YOUR INSTRUCTIONS ▸ Turn the lines of the items below into a JSON list of strings, one string per line, leaving out blank lines and the picture lines.

Data drawn from a collection:
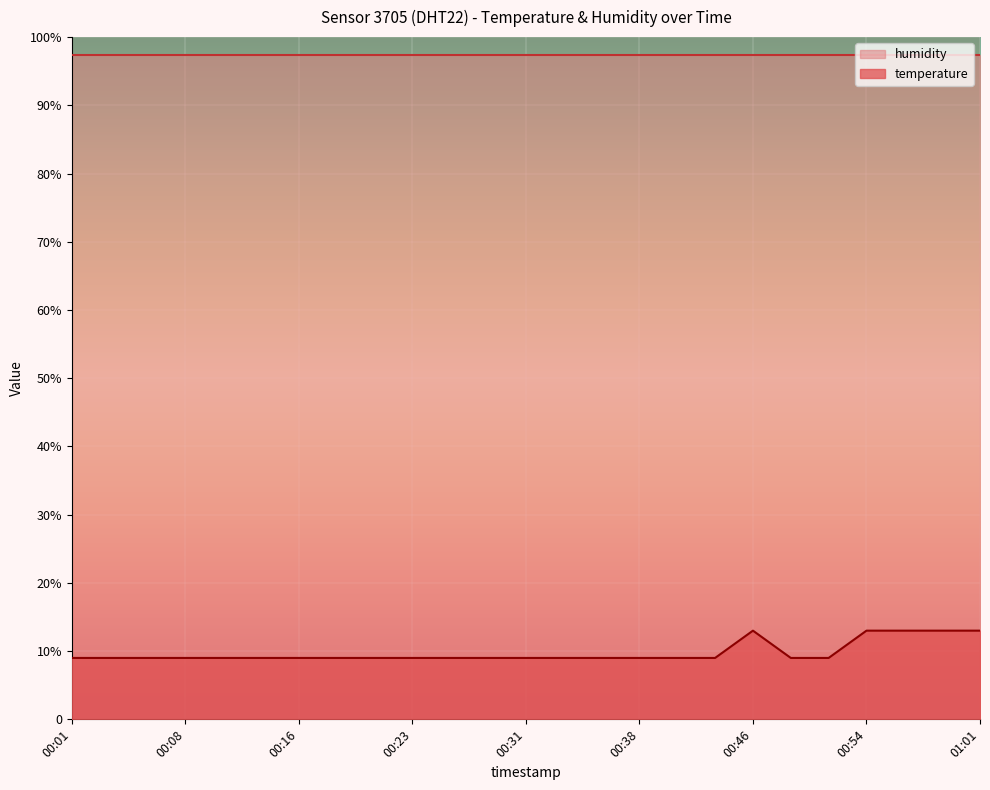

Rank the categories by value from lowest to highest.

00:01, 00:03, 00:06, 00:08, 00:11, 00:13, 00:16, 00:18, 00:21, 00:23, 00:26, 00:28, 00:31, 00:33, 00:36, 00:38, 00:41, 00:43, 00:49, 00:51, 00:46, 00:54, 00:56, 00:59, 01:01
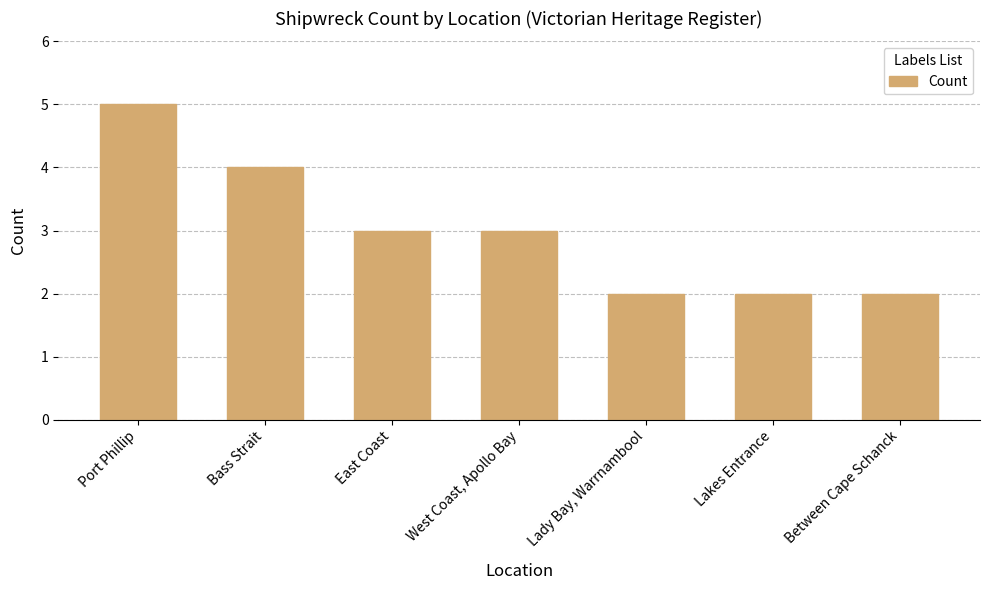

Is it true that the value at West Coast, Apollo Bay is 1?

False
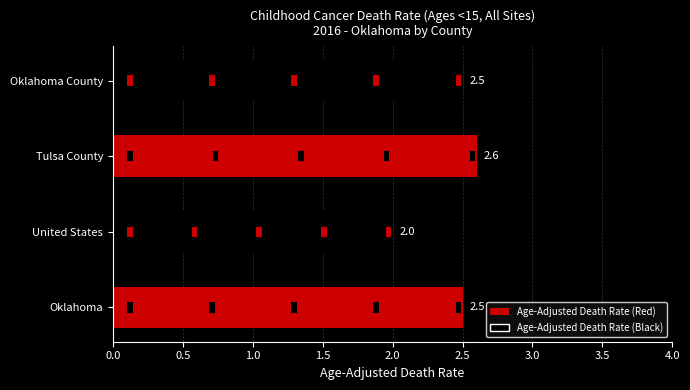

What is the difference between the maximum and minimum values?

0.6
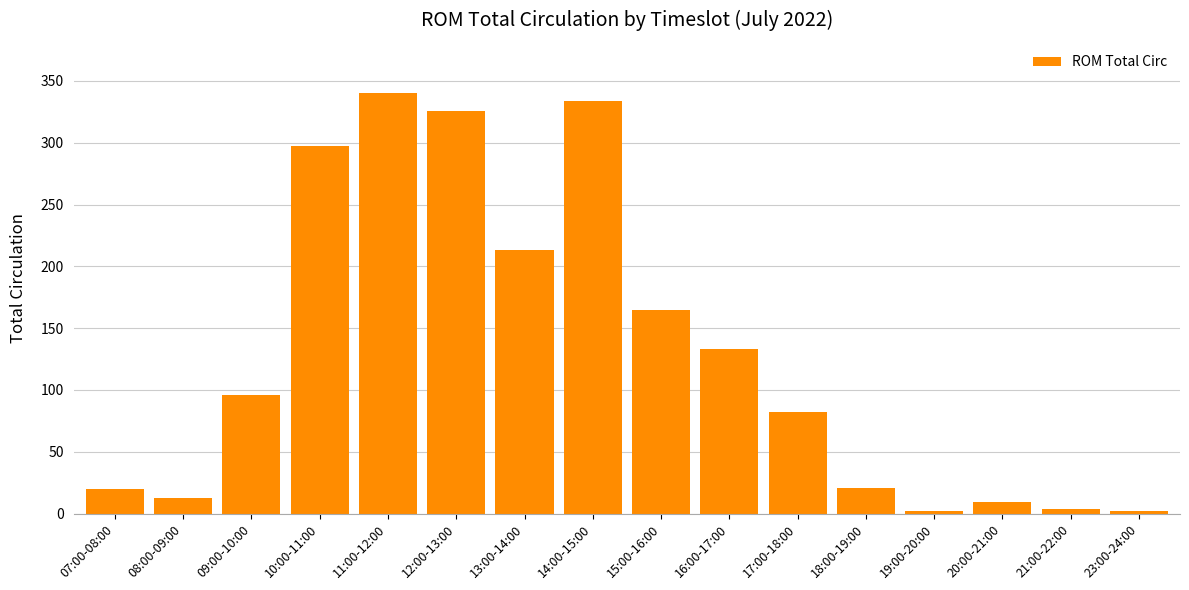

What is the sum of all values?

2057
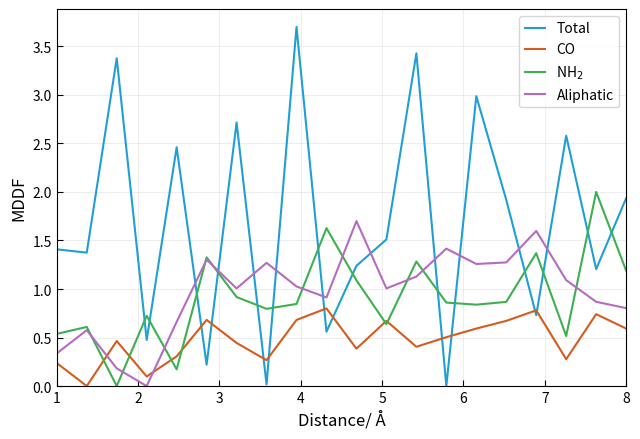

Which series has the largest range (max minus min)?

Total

ANSWER SPACE ▸
[
  "Rank the categories by value from lowest to highest.",
  "00:01, 00:03, 00:06, 00:08, 00:11, 00:13, 00:16, 00:18, 00:21, 00:23, 00:26, 00:28, 00:31, 00:33, 00:36, 00:38, 00:41, 00:43, 00:49, 00:51, 00:46, 00:54, 00:56, 00:59, 01:01",
  "Is it true that the value at West Coast, Apollo Bay is 1?",
  "False",
  "What is the difference between the maximum and minimum values?",
  "0.6",
  "What is the sum of all values?",
  "2057",
  "Which series has the largest range (max minus min)?",
  "Total"
]